■ Job item
Give all of the listing again word for word, with images excluded.

■ Given entries
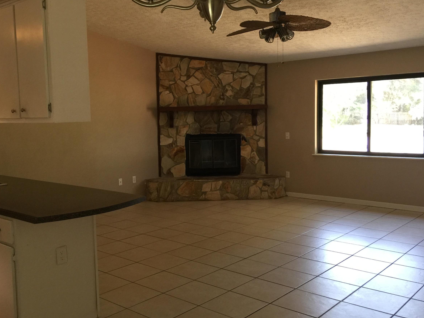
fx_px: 453
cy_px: 157
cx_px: 188
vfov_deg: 38.7
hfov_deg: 50.0
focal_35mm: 37
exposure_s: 1/30
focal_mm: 4.15
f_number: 2.2
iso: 50
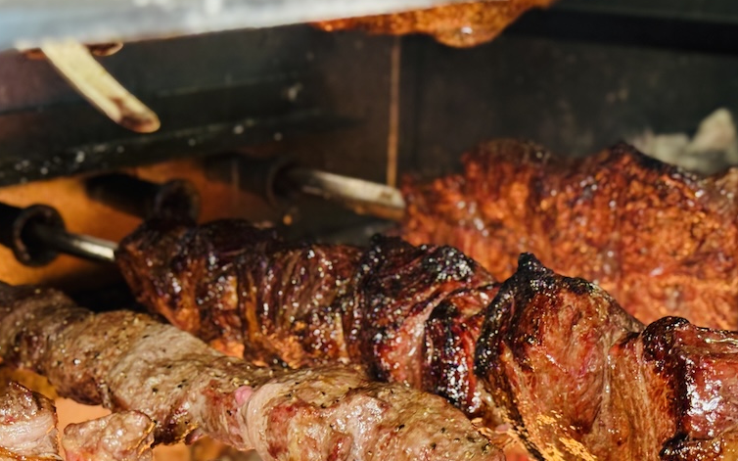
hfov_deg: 30.1
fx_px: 1367
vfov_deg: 19.0
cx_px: 291
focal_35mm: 68
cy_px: 355
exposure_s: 1/40
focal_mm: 6.76
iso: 200
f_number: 1.78
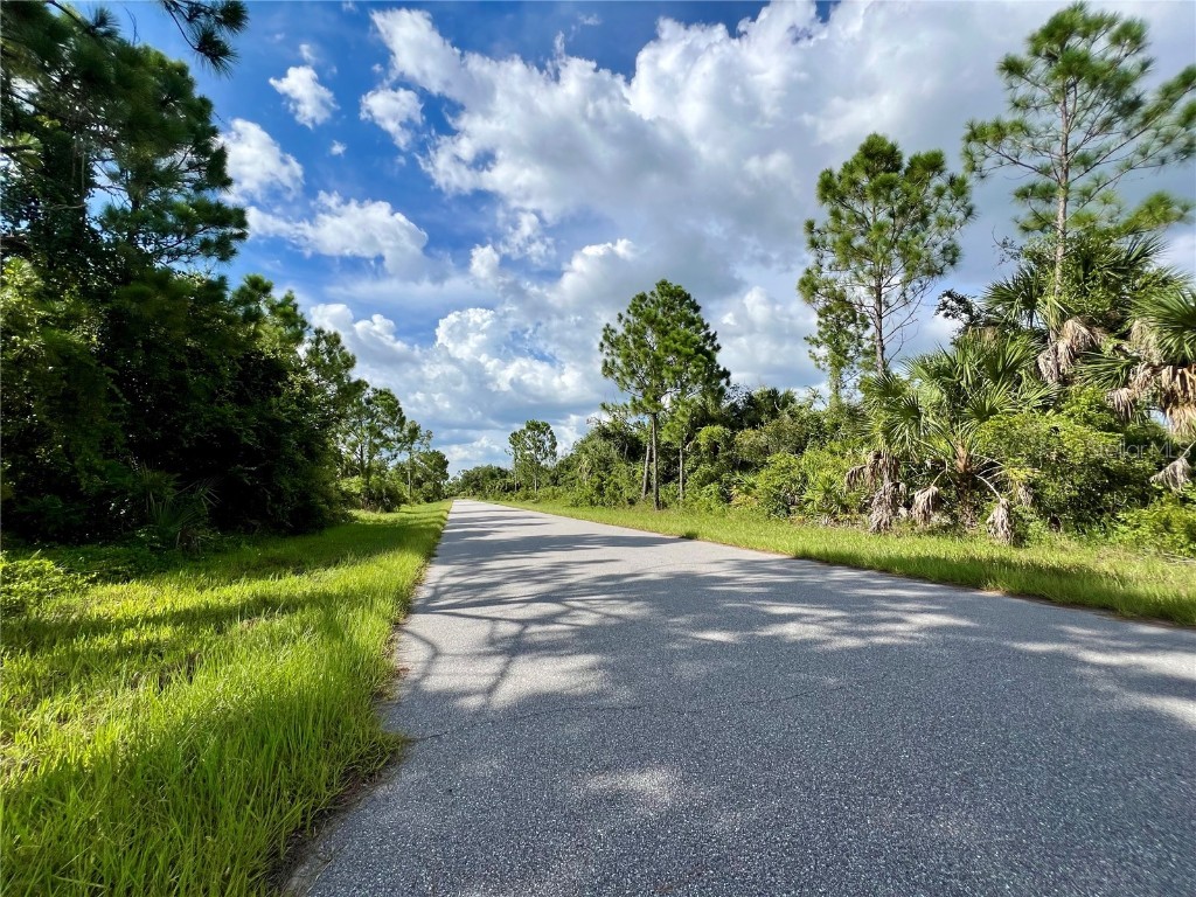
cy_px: 448
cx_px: 598
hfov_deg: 106.2
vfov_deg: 89.9
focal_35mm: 13
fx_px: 449
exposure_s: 1/2481
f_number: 1.8
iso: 32
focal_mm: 1.57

■ Response below
fx_px: 453
cy_px: 157
cx_px: 188
vfov_deg: 38.7
hfov_deg: 50.0
focal_35mm: 37
exposure_s: 1/30
focal_mm: 4.15
f_number: 2.2
iso: 50
hfov_deg: 30.1
fx_px: 1367
vfov_deg: 19.0
cx_px: 291
focal_35mm: 68
cy_px: 355
exposure_s: 1/40
focal_mm: 6.76
iso: 200
f_number: 1.78
cy_px: 448
cx_px: 598
hfov_deg: 106.2
vfov_deg: 89.9
focal_35mm: 13
fx_px: 449
exposure_s: 1/2481
f_number: 1.8
iso: 32
focal_mm: 1.57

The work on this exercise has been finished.